ANSWER: Any discussion of the use of Ivermectin or any other drug, whether in connection with the treatment of a COVID-19 patient or otherwise, is beyond the scope of this column. I will address only whether a court can order medical treatment (whether it be administering Ivermectin or any other drug or treatment) be provided over the objection of a physician/hospital.

Courts cannot legally order medical treatment be provided over the objection of a physician/hospital. With few exceptions, physicians/hospitals are not required to provide medical care. These exceptions include rendering aid in certain emergency situations, complying with the Emergency Medical Treatment & Labor Act, complying with medical ethics, treatment necessary to avoid patient abandonment and other negligence claims, etc. There is no law authorizing a court to order a physician/hospital to provide medical treatment when that treatment has been deemed by the physician/hospital to be unnecessary, potentially harmful or not in accordance with the standard of practice. It is true that courts have broad equitable powers arising from statutes and case law. However, there is no statute or case law providing courts the authority to practice medicine through their orders.

You may have heard about a recent Oakland County Circuit Court case (Ford v. Beaumont, Case No. 2021-190083-CZ) where a temporary restraining order was entered ordering Beaumont to administer “a course of Ivermectin” to a COVID-19 patient in its Royal Oak hospital. Whether the court had the authority to do this and where that authority came from was not considered until the end of two days of hearings.[1] When asked, the plaintiff stated it was relying on the court’s equitable power and Michigan’s “Right to Try Act”, MCL 333.26451. Section 3 of the Right to Try Act provides that a hospital is not required to provide a treatment unless it has been approved by the hospital (Beaumont has not approved this particular use of Ivermectin). Due to the application of section 3 and the court not exercising any equitable power (it is unclear whether the court found it did not have equitable power or declined to use it) to order this medical treatment, the temporary restraining order was terminated and dissolved 4 days after it was issued. 
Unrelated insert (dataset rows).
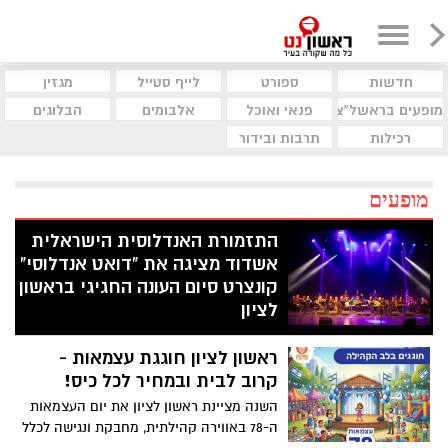
חדשות
ספורט
לייף סטייל
מגזין
מופעים בראשל"צ
פנאי ואוכל
אלבומים
הבלוגים
רכילות
תרבות ובידור
מופעים
התזמורת האנדלוסית הישראלית
אשדוד מציגה את "דואט אנדלוסי"
קונצרט סיום העונה החגיגי בראשון
לציון
הזמר הישראלי האגדי אמיל זריהן מארח את
ראשון לציון חוגגת עצמאות -
הכוכב המרוקאי העולה הישאם דינר למסע
מוזיקלי נדיר המגשר בין תרבויות ודורות
קרוב לבית ובמחיר לכל כיס!
ניצוח: רועי אזולאי | ניהול אמנותי: אלעד לוי -
השנה מציינת ראשון לציון את יום העצמאות
יום רביעי, 3 יוני 2026 ראשון לציון
ה-78 באווירה קהילתית, מחבקת ונגישה לכלל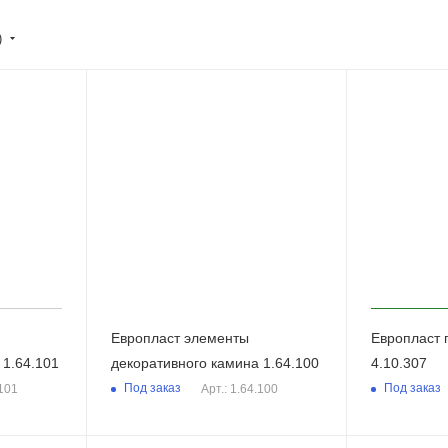
)
Европласт элементы
Европласт 
 1.64.101
декоративного камина 1.64.100
4.10.307
Под заказ
Под заказ
.101
Арт.: 1.64.100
Despite what its title might suggest, Michigan’s Right to Try Act does not give patients the right receive any medical treatment nor does this law require physicians/hospitals to provide any medical treatment. Instead, it law provides only that a manufacturer of an “investigational drug, biological product, or device” may make it available to an “eligible patient” when certain requirements have been met. The Right to Try Act further provides: (1) that private and governmental payers are not required to pay for any investigational drug, biological product, or device; (2) that debts of deceased patients arising from receiving an investigational drug, biological product or device are forgiven; (3) immunity against licensing actions arising from use of or advice relating to an investigational drug, biological product, or device; (4) a prohibition on state officials, employees and agents blocking eligible patients access to investigational drugs, biological products, or devices; and (5) for the elimination of private causes of action against a manufacturer of an investigational drug, biological product, or device or those involved in their use when have complied in good faith with the Right to Try Act’s requirements and have exercised reasonable care. 

 


[1] Why this question was not addressed at the outset of the first hearing is a valid question.